方法:从三项临床试验中确定了携带NTRK基因融合的肉瘤患者(≥18岁)。患者每天两次口服larotrectinib100mg。响应是根据RECISTv1.1的研究者评估的。数据截止日期为2021年7月20日。
结果:在数据截止处,36名TRK融合肉瘤的成人患者开始了larotrectinib治疗:两名(6%)患者患有骨肉瘤,四个(11%)有胃肠道间质瘤,30例(83%)有软组织肉瘤。所有患者均可评估反应,客观反应率为58%(95%置信区间,41-74).无论先前治疗的数量如何,患者对拉罗列替尼反应良好。不良事件(AE)大多为1/2级。15例(42%)患者发生3级治疗紧急AE(TEAE)。没有4级TEAE。
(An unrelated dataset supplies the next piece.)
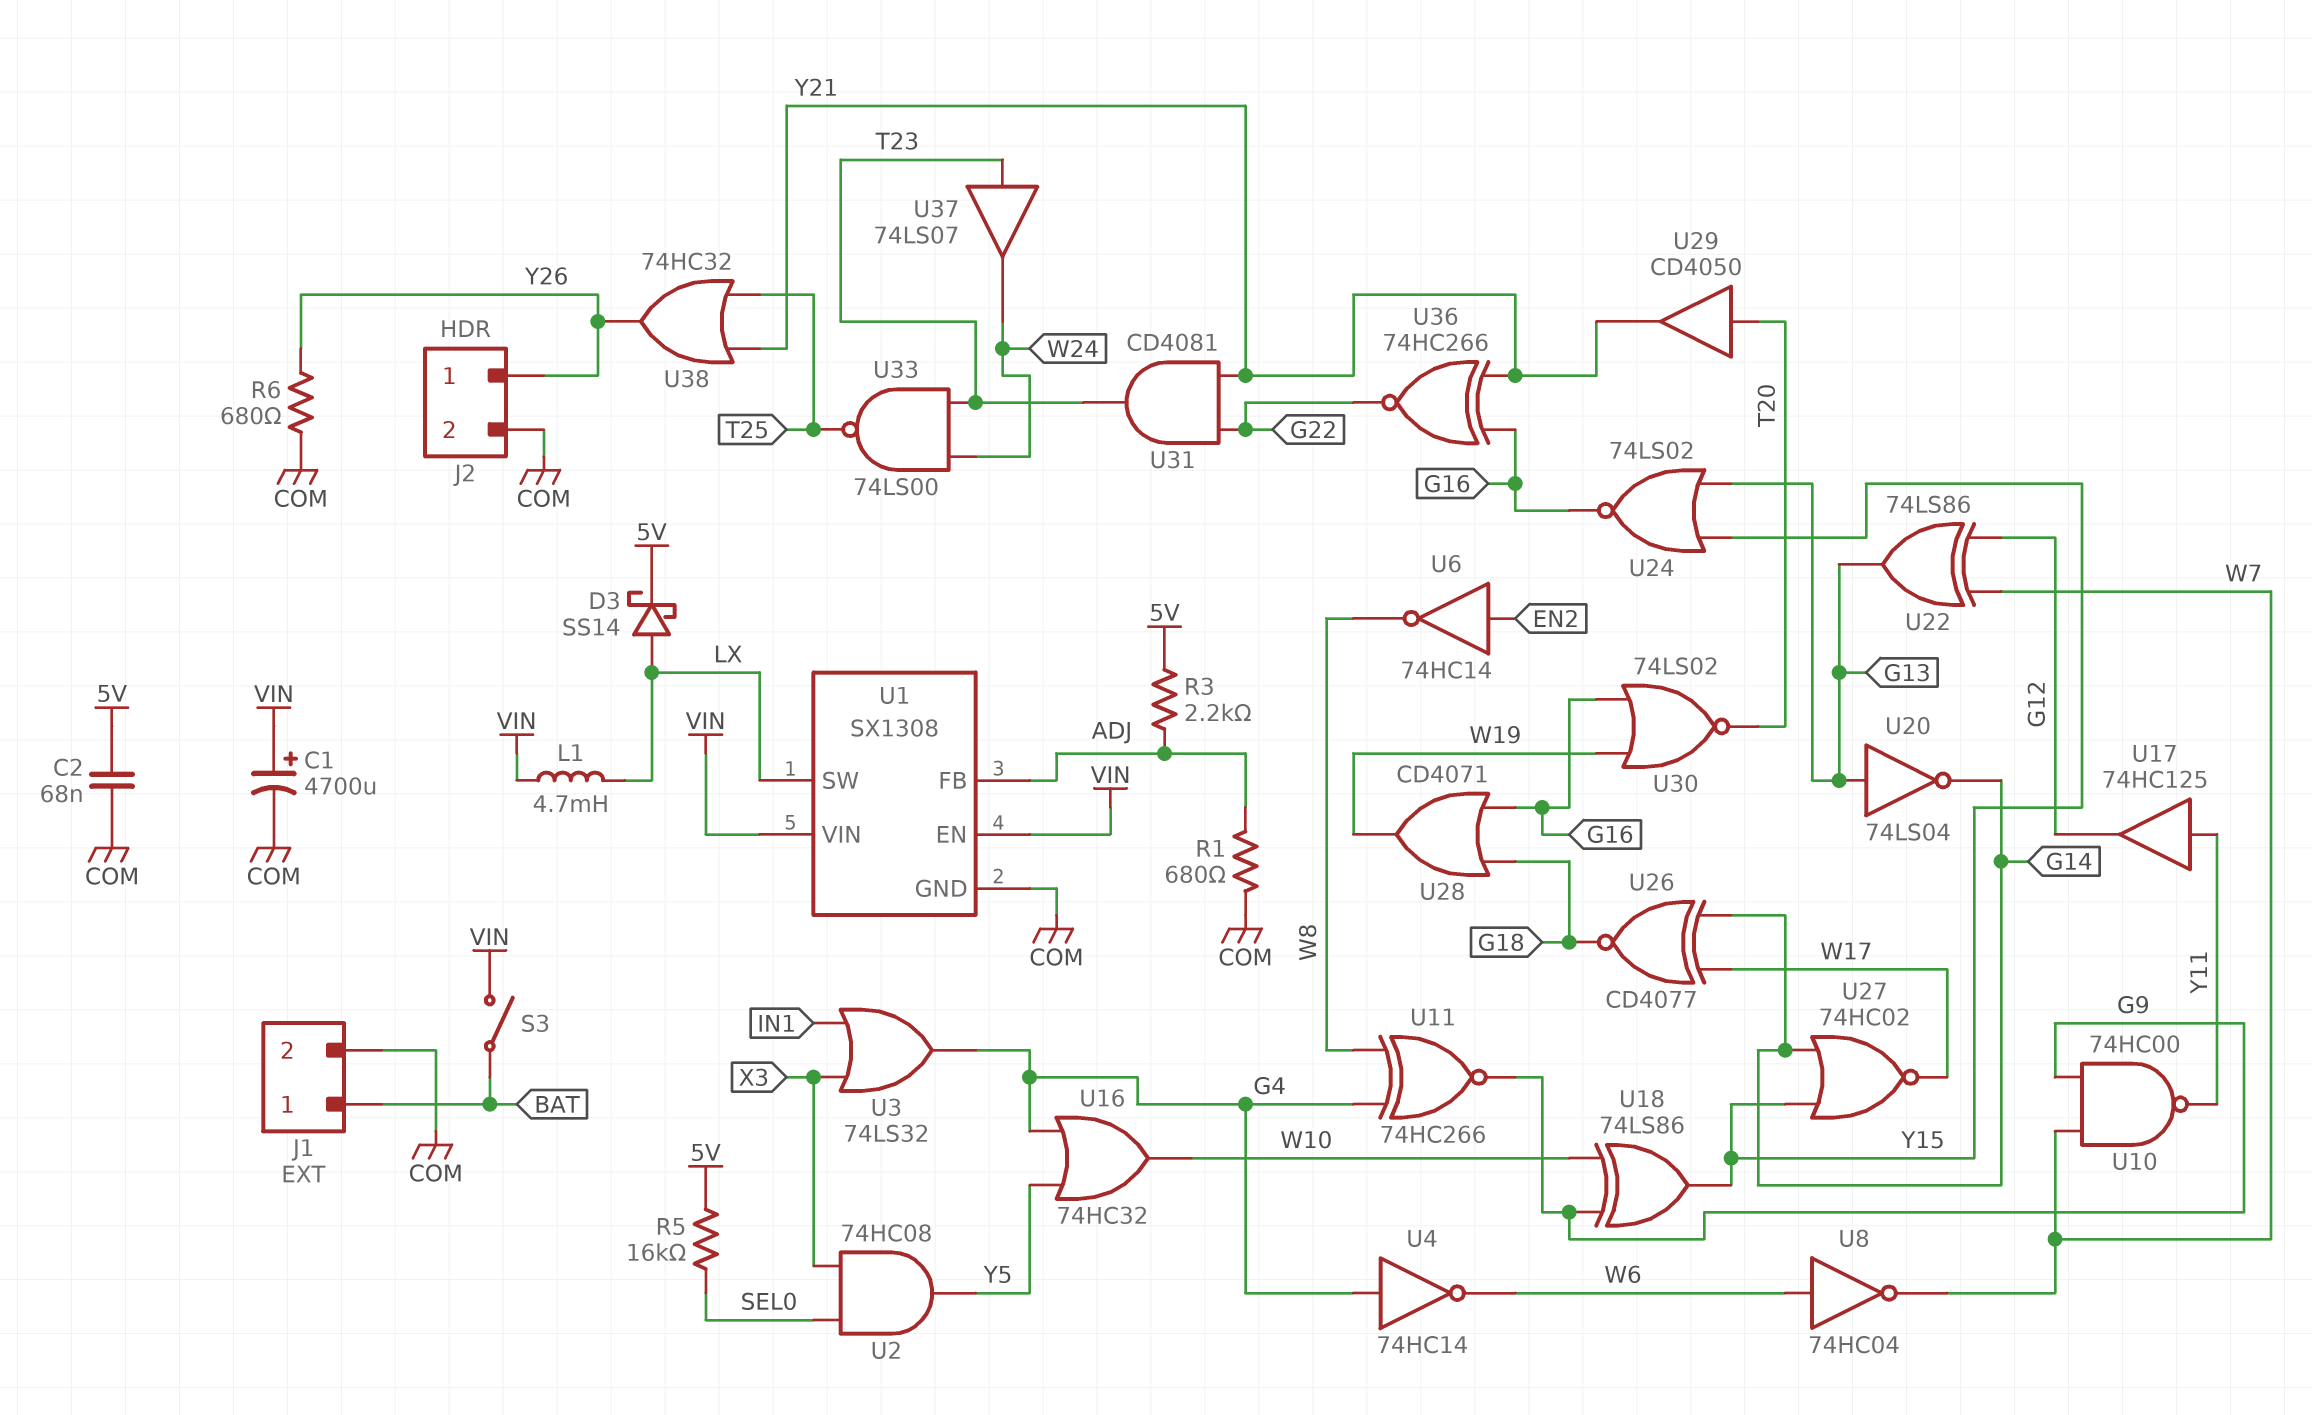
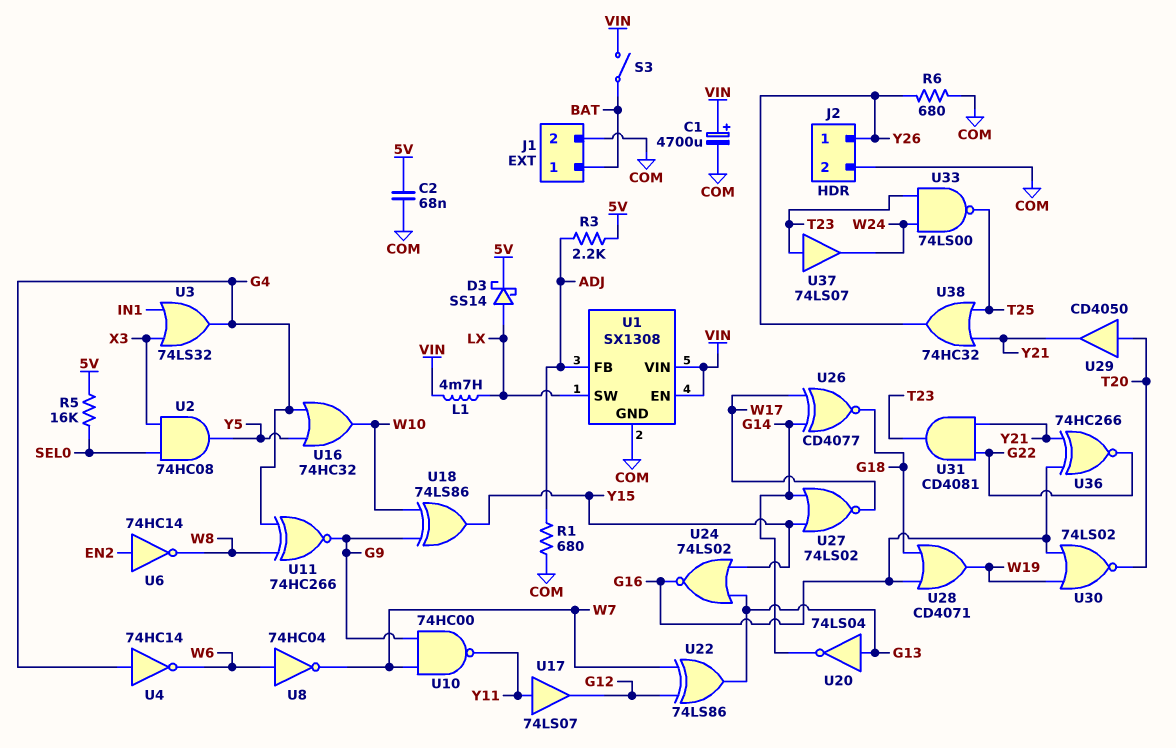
U17: buffer 74HC125 (in Y11, out G12) -> buffer 74LS07 (in Y11, out G12)
U27: NOR 74HC02 (in G14, in Y15, out W17) -> NOR 74LS02 (in G14, in Y15, out W17)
报告了两个5级TEAE,两者均未被认为与拉罗列替尼有关.4名(11%)患者因TEAE而永久停止治疗。
结论:拉罗替尼表现出稳健和持久的反应,延长生存获益,并且在随访时间较长的TRK融合肉瘤成年患者中具有良好的安全性。这些结果继续表明,NTRK基因融合的测试应纳入患有各种类型肉瘤的成年患者的临床治疗中。
结论:原肌球蛋白受体激酶(TRK)融合蛋白是由涉及NTRK基因的易位引起的,并在一系列肿瘤类型中引起癌症。Larotrectinib是一种特异性靶向TRK融合蛋白的药物,被批准用于治疗TRK融合癌患者。这项研究观察了larotrectinib在TRK融合蛋白引起的肉瘤成年患者中的作用。超过一半的患者对larotrectinib有持久的反应,没有意想不到的副作用。这些结果表明,拉罗替尼对TRK融合肉瘤的成年患者是安全有效的。